In our cohort, septic haemodialysis patients were more likely to be started on vasopressors (54.58% vs. 42.31%, p < .001) than the non-ESRD group. They were also more likely to be intubated than the non-ESRD group. Oppert et al. noted in their observational study (n = 166) that septic patients with renal failure required more frequent use of vasopressor therapy compared with patients without renal failure [Citation2,Citation36]. This is probably because it is clinically challenging to determine dialysis patients’ intravascular volume status and fluid responsiveness [Citation18]. Moreover, physicians may be reluctant to give IV fluid resuscitation to ESRD patients as they assume volume overload in dialysis-dependent patients and may be more inclined to start these patients on vasopressors. According to Lowe et.al (n = 137), ESRD septic shock patients received less fluid resuscitation (11 mL/kg in the first 3 h) compared with non-ESRD septic shock patients despite having similar presenting physiologic variables and shock markers [Citation18].

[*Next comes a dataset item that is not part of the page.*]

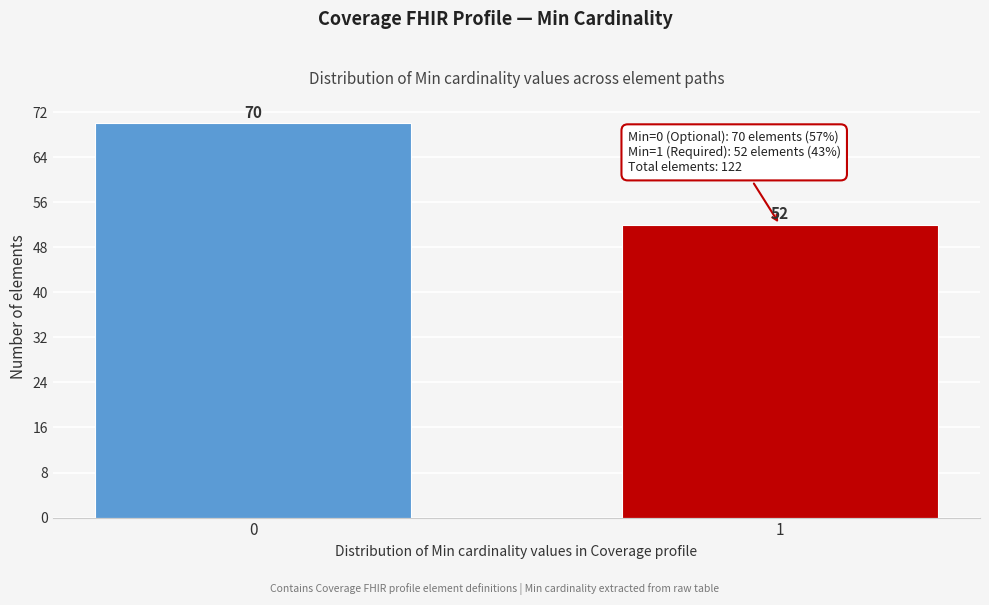

Reading left to right, transcribe all the data shown in this chart.

0=70	1=52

Finally, according to Sarnak and Lowe, Age, DM and hyperlactatemia were associated with a higher rate of death in ESRD septic patients [Citation13,Citation18]. Our results have shown that the factors associated with an increased ICU and hospital mortality were a co-existing history of liver disease, mechanical ventilation, incremental increase in the APACHE II score, and the use of vasopressors. This is in line with the literature that shows that mechanical ventilation is associated with poor outcomes in critically ill patients [Citation37,Citation38]. Furthermore, when we looked at the effect modifications of certain subgroups on the interaction of ESRD and mortality, we observed that mortality is increased in ESRD patients with concomitant chronic respiratory and cardiac illnesses. As such, physicians should be aware of this high-risk population and be cognisant of the factors that increase their mortality.

Limitations

This was a retrospective study and as such, the authors are aware of the inherent limitations of such a type of study. However, we believe that this was overcome by the large sample size of the study. Some of the limitations of this retrospective database are the lack of important variables such as the cause of ESRD, time to antibiotics, time to diagnosis, type of vascular access, and volume of resuscitation. This study was done at a referral centre that deals with challenging cases and referrals. As such, our results might not be generalisable to other institutions. Finally, although ESRD patients were more likely to get started on vasopressors, and this was found to be a predictor of mortality. This was not one of the primary endpoints of this study, and as such, we cannot draw any conclusions regarding the effect of vasopressors in the treatment of septic ESRD patients.

Conclusion

Septic patients admitted to the intensive care unit with a known history of ESRD have increased hospital mortality. The mortality effect is even higher in patients who have chronic respiratory and cardiac illnesses. Future studies are needed to look at interventions and management strategies tailored specifically for this high-risk population.

Ethics approval

The study was approved by the Institutional review board (IRB)- Ministry of National Guard Health Affairs.

Author contributions

Ralphe Bou Chebl and Hani Tamim designed the study; Gilbert Abou Dagher, Musharaf Sadat, Ghassan Ghamdi, Abdulrahman Itani and Alawi Saeedi acquired the data; Hani Tamim analysed the data independently; Ralphe Bou Chebl and Yaseen M. Arabi drafted the manuscript; Ralphe Bou Chebl and Yaseen M. Arabi revised the final manuscript.

Disclosure statement

No potential conflict of interest was reported by the author(s).